Elon Musk: ‘It’s Not Tesla vs. Uber. It’s The People vs. Uber.’

The carmaker offered some vague details about its planned ride-hailing network.
HECTOR GUERRERO via Getty Images

Elon Musk denied on Wednesday that Tesla Motors’ planned ride-hailing network would put his company in direct competition with Uber or Lyft.

Rather, he said, the tentatively named Tesla Network would allow the luxury cars’ owners to take on the ride-hailing giants themselves.

“It’s not Tesla vs. Uber,” the billionaire businessman said during an earnings call with analysts. “It’s the people vs. Uber.”

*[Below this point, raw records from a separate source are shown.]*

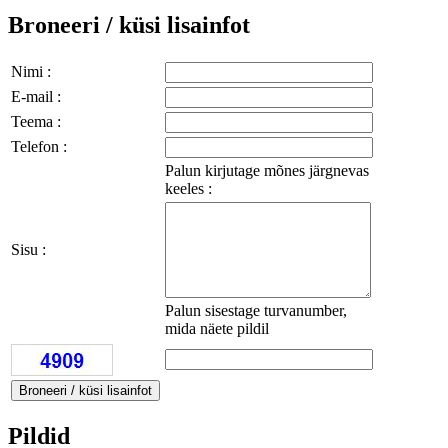
Broneeri / küsi lisainfot
Nimi :
E-mail :
Teema :
Telefon :
Palun kirjutage mõnes järgnevas
keeles :
Sisu :
Palun sisestage turvanumber,
mida näete pildil
Pildid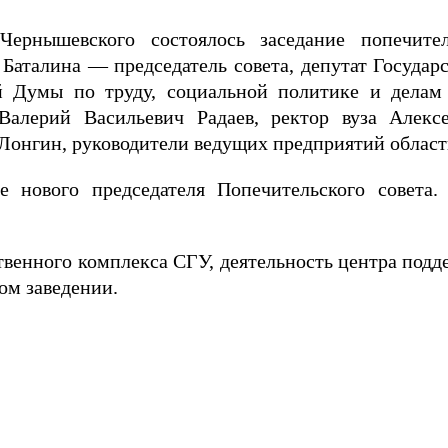
рнышевского состоялось заседание попечител
 Баталина — председатель совета, депутат Госуда
й Думы по труду, социальной политике и делам 
 Валерий Васильевич Радаев, ректор вуза Алекс
Лонгин, руководители ведущих предприятий област
 нового председателя Попечительского совета.
венного комплекса СГУ, деятельность центра подде
ом заведении.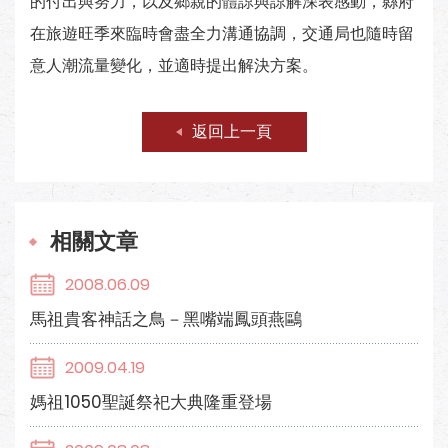
的付出與努力，以及鄉親的體諒與諒解深表感動，縣府
在旅遊旺季來臨時會盡全力溝通協調，交通局也隨時留
意人潮流量變化，並適時提出解決方案。
返回上一頁
相關文章
2008.06.09
馬祖貴客神話之鳥－黑嘴端鳳頭燕鷗
2009.04.19
媽祖1050聖誕祭祀大典隆重登場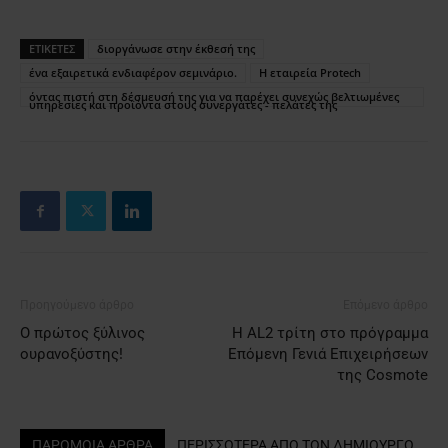
ΕΤΙΚΕΤΕΣ
διοργάνωσε στην έκθεσή της
ένα εξαιρετικά ενδιαφέρον σεμινάριο.
Η εταιρεία Protech
όντας πιστή στη δέσμευσή της για να παρέχει συνεχώς βελτιωμένες
υπηρεσίες και προϊόντα στους συνεργάτες - πελάτες της
Προηγούμενο άρθρο
Επόμενο άρθρο
Ο πρώτος ξύλινος
Η AL2 τρίτη στο πρόγραμμα
ουρανοξύστης!
Επόμενη Γενιά Επιχειρήσεων
της Cosmote
ΠΑΡΟΜΟΙΑ ΑΡΘΡΑ
ΠΕΡΙΣΣΟΤΕΡΑ ΑΠΟ ΤΟΝ ΔΗΜΙΟΥΡΓΟ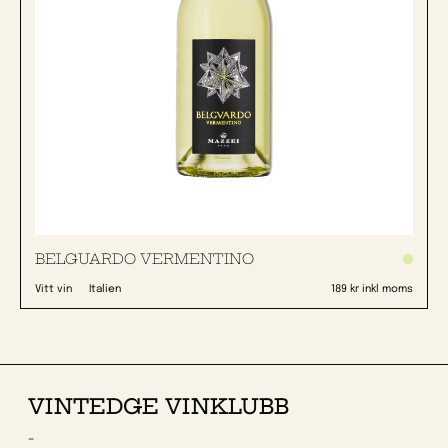
BELGUARDO VERMENTINO
Vitt vin
Italien
189 kr inkl moms
VINTEDGE VINKLUBB
-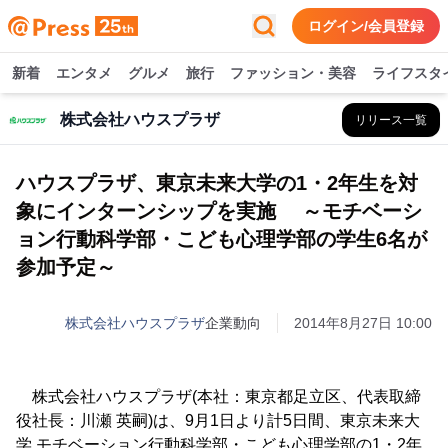
ログイン/会員登録
新着
エンタメ
グルメ
旅行
ファッション・美容
ライフスタ
株式会社ハウスプラザ
リリース一覧
ハウスプラザ、東京未来大学の1・2年生を対
象にインターンシップを実施 ～モチベーシ
ョン行動科学部・こども心理学部の学生6名が
参加予定～
株式会社ハウスプラザ
企業動向
2014年8月27日 10:00
株式会社ハウスプラザ(本社：東京都足立区、代表取締
役社長：川瀬 英嗣)は、9月1日より計5日間、東京未来大
学 モチベーション行動科学部・こども心理学部の1・2年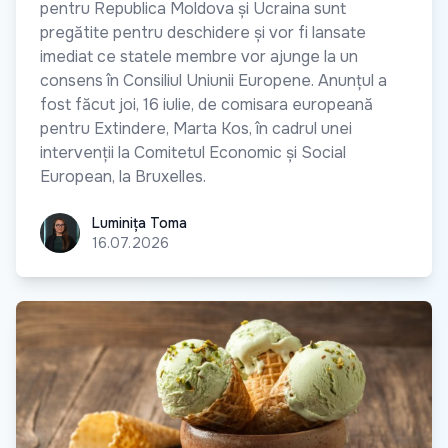
pentru Republica Moldova și Ucraina sunt
pregătite pentru deschidere și vor fi lansate
imediat ce statele membre vor ajunge la un
consens în Consiliul Uniunii Europene. Anunțul a
fost făcut joi, 16 iulie, de comisara europeană
pentru Extindere, Marta Kos, în cadrul unei
intervenții la Comitetul Economic și Social
European, la Bruxelles.
Luminița Toma
Luminița Toma
16.07.2026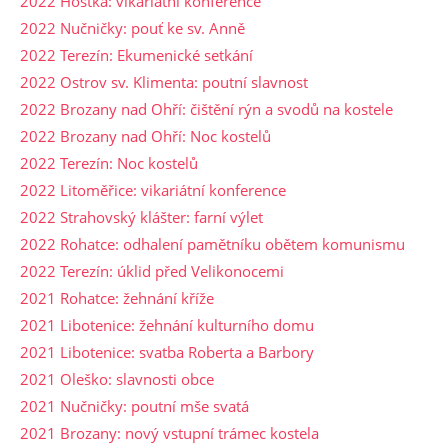
2022 Hoštka: vikariátní konference
2022 Nučničky: pouť ke sv. Anně
2022 Terezín: Ekumenické setkání
2022 Ostrov sv. Klimenta: poutní slavnost
2022 Brozany nad Ohří: čištění rýn a svodů na kostele
2022 Brozany nad Ohří: Noc kostelů
2022 Terezín: Noc kostelů
2022 Litoměřice: vikariátní konference
2022 Strahovský klášter: farní výlet
2022 Rohatce: odhalení pamětníku obětem komunismu
2022 Terezín: úklid před Velikonocemi
2021 Rohatce: žehnání kříže
2021 Libotenice: žehnání kulturního domu
2021 Libotenice: svatba Roberta a Barbory
2021 Oleško: slavnosti obce
2021 Nučničky: poutní mše svatá
2021 Brozany: nový vstupní trámec kostela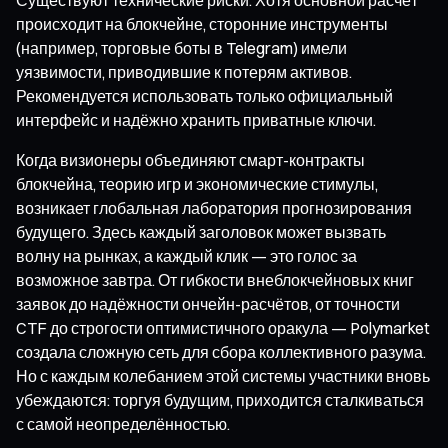
происходит на блокчейне, сторонние инструменты
(например, торговые боты в Telegram) имели
уязвимости, приводившие к потерям активов.
Рекомендуется использовать только официальный
интерфейс и надёжно хранить приватные ключи.
Когда визионеры объединяют смарт-контракты
блокчейна, теорию игр и экономические стимулы,
возникает глобальная лаборатория прогнозирования
будущего. Здесь каждый заголовок может вызвать
волну на рынках, а каждый клик — это голос за
возможное завтра. От гибкости внеблокчейновых книг
заявок до надёжности ончейн-расчётов, от точности
CTF до строгости оптимистичного оракула — Polymarket
создала сложную сеть для сбора коллективного разума.
Но с каждым колебанием этой системы участники вновь
убеждаются: торгуя будущим, приходится сталкиваться
с самой неопределённостью.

Uber and Lyft both take roughly a 25 percent commission on each fare, although their share could be as high as 43 percent, according to data from The Rideshare Guy, a site devoted to ride-hailing services. Tesla, which has offered few details about its planned network, may end up taking a much smaller cut, Musk said.

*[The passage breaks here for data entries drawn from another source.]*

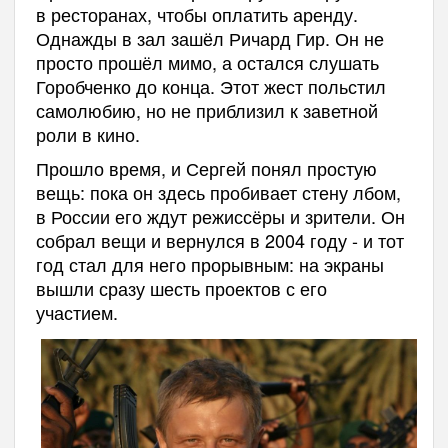
в ресторанах, чтобы оплатить аренду.
Однажды в зал зашёл Ричард Гир. Он не
просто прошёл мимо, а остался слушать
Горобченко до конца. Этот жест польстил
самолюбию, но не приблизил к заветной
роли в кино.
Прошло время, и Сергей понял простую
вещь: пока он здесь пробивает стену лбом,
в России его ждут режиссёры и зрители. Он
собрал вещи и вернулся в 2004 году - и тот
год стал для него прорывным: на экраны
вышли сразу шесть проектов с его
участием.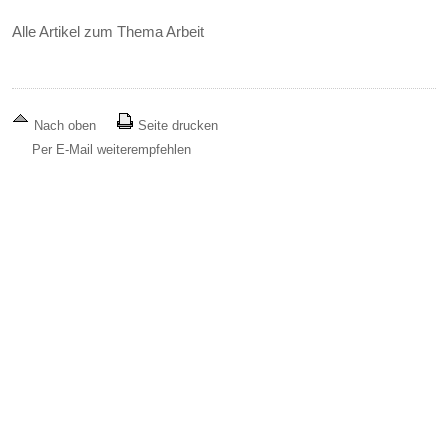
Alle Artikel zum Thema Arbeit
Nach oben
Seite drucken
Per E-Mail weiterempfehlen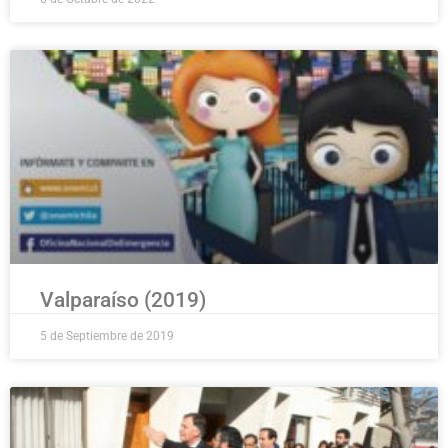
Valparaíso (2019)
5 de Septiembre de 2019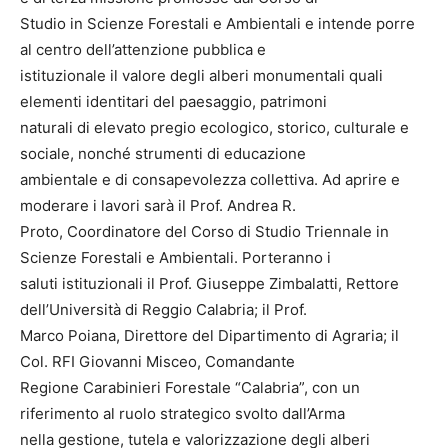
Studio in Scienze Forestali e Ambientali e intende porre
al centro dell’attenzione pubblica e
istituzionale il valore degli alberi monumentali quali
elementi identitari del paesaggio, patrimoni
naturali di elevato pregio ecologico, storico, culturale e
sociale, nonché strumenti di educazione
ambientale e di consapevolezza collettiva. Ad aprire e
moderare i lavori sarà il Prof. Andrea R.
Proto, Coordinatore del Corso di Studio Triennale in
Scienze Forestali e Ambientali. Porteranno i
saluti istituzionali il Prof. Giuseppe Zimbalatti, Rettore
dell’Università di Reggio Calabria; il Prof.
Marco Poiana, Direttore del Dipartimento di Agraria; il
Col. RFI Giovanni Misceo, Comandante
Regione Carabinieri Forestale “Calabria”, con un
riferimento al ruolo strategico svolto dall’Arma
nella gestione, tutela e valorizzazione degli alberi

“The majority of the economics would go to the owner of the car,” he said.

Last week, Tesla announced plans to outfit every one of its vehicles with hardware that would allow the car to operate autonomously. First, though, the company said it needs to collect enough data to perfect its software models, and it needs to obtain regulators’ approval to enable the function. Musk vowed to send a self-driving car from Los Angeles to New York City by the end of next year.

Once all the new Tesla vehicles can drive themselves, Musk proposed connecting them through a network that would allow the cars to function as a fleet of robotic taxis, summoned through an app like those of Uber or Lyft. The idea is that the vehicles would earn money for their owners during the time they would otherwise be sitting idle.

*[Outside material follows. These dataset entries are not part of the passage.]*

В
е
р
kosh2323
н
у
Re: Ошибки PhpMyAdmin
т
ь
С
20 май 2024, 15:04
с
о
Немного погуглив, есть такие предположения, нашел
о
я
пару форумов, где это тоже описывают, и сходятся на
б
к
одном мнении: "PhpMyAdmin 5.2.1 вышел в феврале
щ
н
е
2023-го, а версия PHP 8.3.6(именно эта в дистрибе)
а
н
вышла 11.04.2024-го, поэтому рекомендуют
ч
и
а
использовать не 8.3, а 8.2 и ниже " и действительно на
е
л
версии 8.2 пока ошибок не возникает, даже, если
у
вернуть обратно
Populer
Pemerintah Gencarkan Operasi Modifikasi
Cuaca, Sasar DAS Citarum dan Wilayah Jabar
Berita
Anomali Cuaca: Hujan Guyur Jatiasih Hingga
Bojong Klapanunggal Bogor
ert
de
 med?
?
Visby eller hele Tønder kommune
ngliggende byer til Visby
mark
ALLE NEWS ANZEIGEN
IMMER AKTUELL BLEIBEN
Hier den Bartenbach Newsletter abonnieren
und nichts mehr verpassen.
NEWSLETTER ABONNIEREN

But the self-driving Teslas won’t be compatible with any fleet of autonomous vehicles run by Uber or Lyft.

Tesla posted its first quarterly profit in three years on Wednesday evening ― the second such profit since it went public in 2010. The company recorded a net income of $21.9 million for the quarter that ended Sept. 30, compared to a loss of $229.9 million a year earlier. Total revenue more than doubled to $2.3 billion.